> The task
Only a number is wanted here: the count of lines in the data below where the string "config" occurs.
______
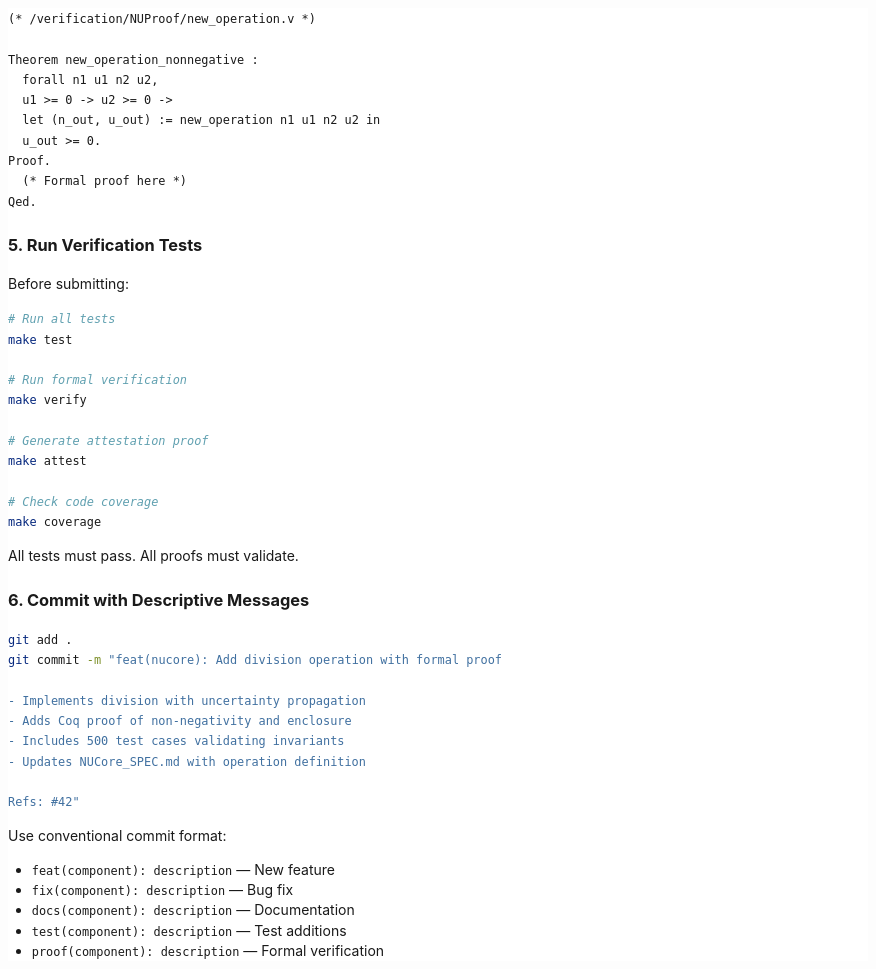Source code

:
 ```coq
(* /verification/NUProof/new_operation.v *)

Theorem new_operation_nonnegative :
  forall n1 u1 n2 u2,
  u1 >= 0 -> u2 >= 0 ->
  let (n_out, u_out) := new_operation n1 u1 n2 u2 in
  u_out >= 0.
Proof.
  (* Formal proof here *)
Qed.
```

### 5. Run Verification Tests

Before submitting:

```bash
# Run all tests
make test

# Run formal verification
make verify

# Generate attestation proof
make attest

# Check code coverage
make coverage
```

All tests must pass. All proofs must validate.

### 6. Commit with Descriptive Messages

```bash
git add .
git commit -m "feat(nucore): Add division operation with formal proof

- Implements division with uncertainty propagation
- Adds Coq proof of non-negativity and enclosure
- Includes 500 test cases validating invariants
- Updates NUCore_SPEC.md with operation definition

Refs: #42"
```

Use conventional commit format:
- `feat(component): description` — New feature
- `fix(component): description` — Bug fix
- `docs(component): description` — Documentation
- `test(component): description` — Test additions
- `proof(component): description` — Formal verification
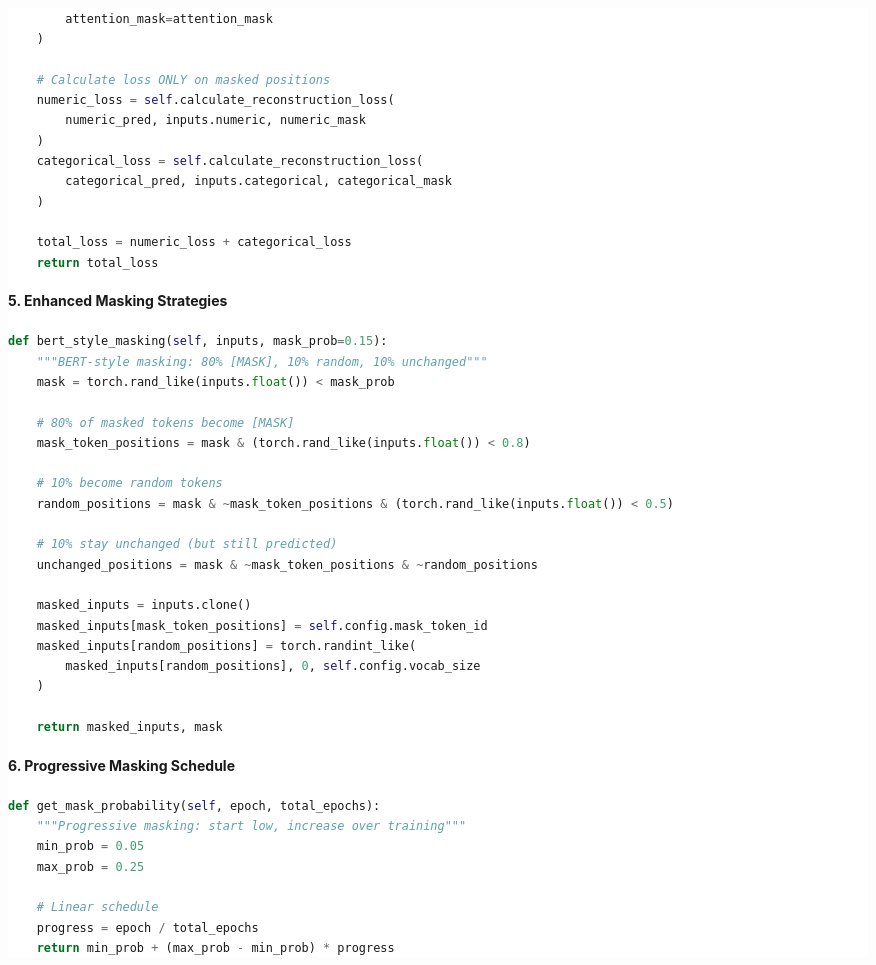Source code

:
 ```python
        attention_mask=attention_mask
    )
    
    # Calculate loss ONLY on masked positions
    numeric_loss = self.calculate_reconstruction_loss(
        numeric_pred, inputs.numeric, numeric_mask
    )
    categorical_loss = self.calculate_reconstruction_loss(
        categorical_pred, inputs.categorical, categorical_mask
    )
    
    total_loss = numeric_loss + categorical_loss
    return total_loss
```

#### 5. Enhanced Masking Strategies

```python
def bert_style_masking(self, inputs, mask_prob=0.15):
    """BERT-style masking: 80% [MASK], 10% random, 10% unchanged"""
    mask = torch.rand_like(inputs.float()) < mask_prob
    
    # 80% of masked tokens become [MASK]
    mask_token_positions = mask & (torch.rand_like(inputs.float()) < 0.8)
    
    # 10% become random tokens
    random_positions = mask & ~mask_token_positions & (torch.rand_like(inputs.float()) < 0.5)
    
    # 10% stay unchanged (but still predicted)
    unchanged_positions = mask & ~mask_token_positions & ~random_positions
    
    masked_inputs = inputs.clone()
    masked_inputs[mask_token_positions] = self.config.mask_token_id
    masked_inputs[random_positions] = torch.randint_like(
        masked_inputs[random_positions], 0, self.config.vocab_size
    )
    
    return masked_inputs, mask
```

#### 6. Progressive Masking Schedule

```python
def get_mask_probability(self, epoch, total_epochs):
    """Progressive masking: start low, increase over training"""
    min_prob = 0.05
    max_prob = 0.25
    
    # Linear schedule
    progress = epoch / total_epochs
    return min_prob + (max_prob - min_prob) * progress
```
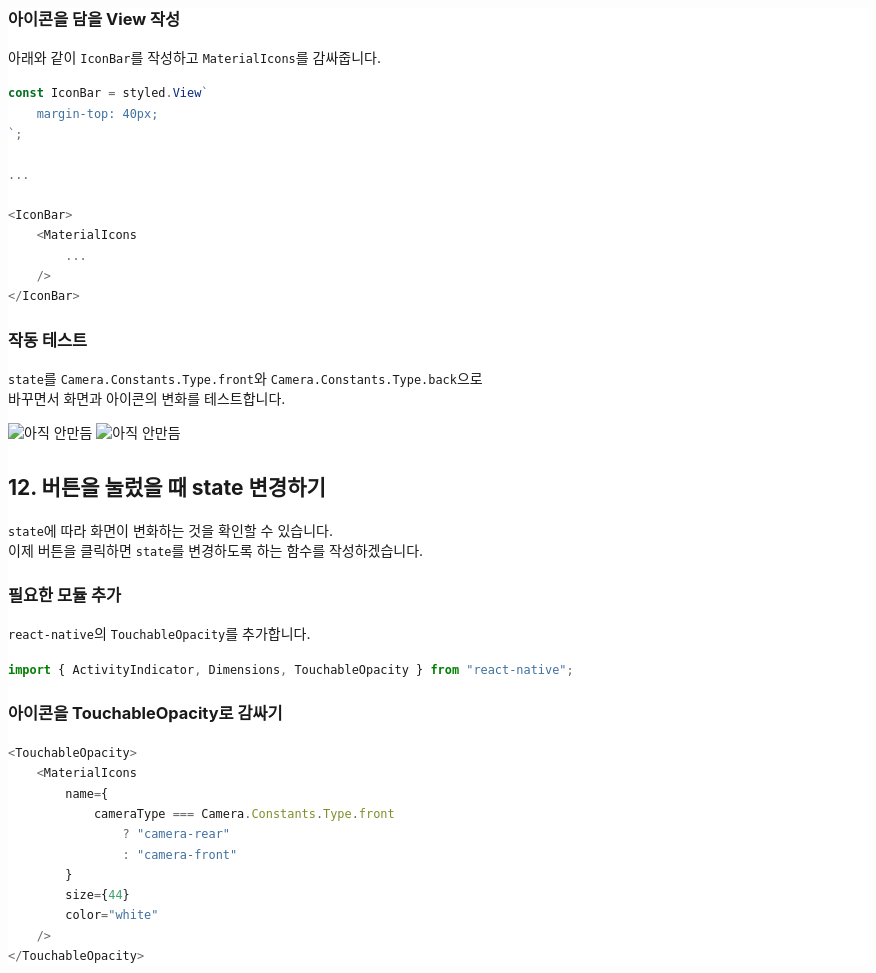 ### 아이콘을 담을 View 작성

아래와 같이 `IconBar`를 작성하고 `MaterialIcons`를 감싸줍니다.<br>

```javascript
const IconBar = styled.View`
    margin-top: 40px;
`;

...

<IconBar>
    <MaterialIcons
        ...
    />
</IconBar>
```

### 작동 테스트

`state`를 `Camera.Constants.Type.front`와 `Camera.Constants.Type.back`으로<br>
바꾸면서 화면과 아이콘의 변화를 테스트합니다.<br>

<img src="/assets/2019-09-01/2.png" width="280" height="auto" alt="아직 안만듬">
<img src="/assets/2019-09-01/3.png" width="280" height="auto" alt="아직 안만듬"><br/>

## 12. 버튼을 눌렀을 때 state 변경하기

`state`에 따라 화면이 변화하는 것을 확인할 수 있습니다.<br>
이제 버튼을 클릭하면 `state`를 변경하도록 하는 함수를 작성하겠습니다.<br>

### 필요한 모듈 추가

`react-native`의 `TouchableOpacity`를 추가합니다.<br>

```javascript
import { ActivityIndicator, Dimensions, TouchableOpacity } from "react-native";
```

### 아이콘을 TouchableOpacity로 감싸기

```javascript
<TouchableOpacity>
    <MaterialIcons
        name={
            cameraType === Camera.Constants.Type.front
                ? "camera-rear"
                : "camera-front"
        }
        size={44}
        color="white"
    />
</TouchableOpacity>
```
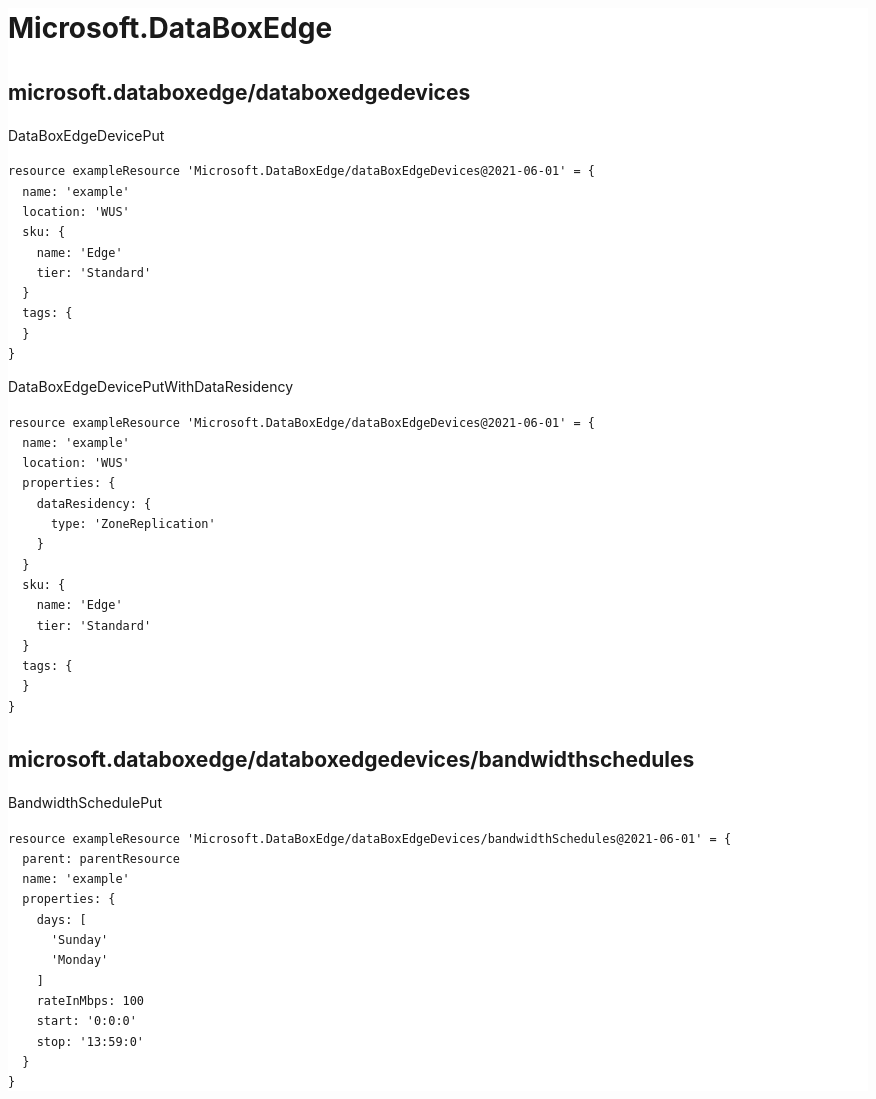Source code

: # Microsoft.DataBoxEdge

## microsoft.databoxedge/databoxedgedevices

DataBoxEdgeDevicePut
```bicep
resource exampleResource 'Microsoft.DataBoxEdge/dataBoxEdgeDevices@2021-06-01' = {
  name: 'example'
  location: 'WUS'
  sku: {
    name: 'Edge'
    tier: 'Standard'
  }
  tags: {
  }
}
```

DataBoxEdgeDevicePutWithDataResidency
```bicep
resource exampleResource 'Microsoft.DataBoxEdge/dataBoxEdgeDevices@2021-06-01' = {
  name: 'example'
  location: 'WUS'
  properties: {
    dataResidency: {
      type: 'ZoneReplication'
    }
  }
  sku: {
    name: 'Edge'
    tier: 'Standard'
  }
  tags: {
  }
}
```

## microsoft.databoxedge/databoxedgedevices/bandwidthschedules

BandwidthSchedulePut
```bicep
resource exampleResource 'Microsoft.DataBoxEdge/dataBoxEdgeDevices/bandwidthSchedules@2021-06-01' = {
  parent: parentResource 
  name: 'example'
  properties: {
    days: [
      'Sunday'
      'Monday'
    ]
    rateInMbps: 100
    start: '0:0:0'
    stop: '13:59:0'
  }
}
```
______
> Response below
2